[DATASET EXTRACT]

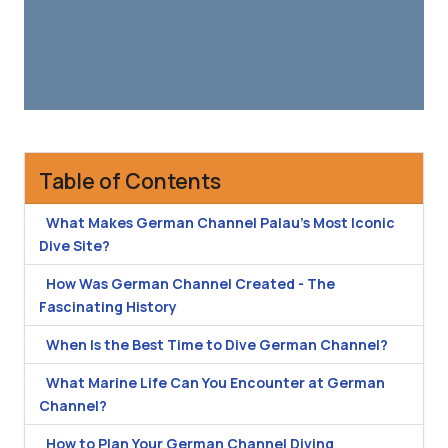
Table of Contents
What Makes German Channel Palau's Most Iconic
Dive Site?
How Was German Channel Created - The
Fascinating History
When Is the Best Time to Dive German Channel?
What Marine Life Can You Encounter at German
Channel?
How to Plan Your German Channel Diving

[/DATASET EXTRACT]

* EXERCISE DIRECTIONS: Write out, word for word, the text of every row above, leaving out the pictures.

* TASK RESPONSE:
Table of Contents
What Makes German Channel Palau's Most Iconic
Dive Site?
How Was German Channel Created - The
Fascinating History
When Is the Best Time to Dive German Channel?
What Marine Life Can You Encounter at German
Channel?
How to Plan Your German Channel Diving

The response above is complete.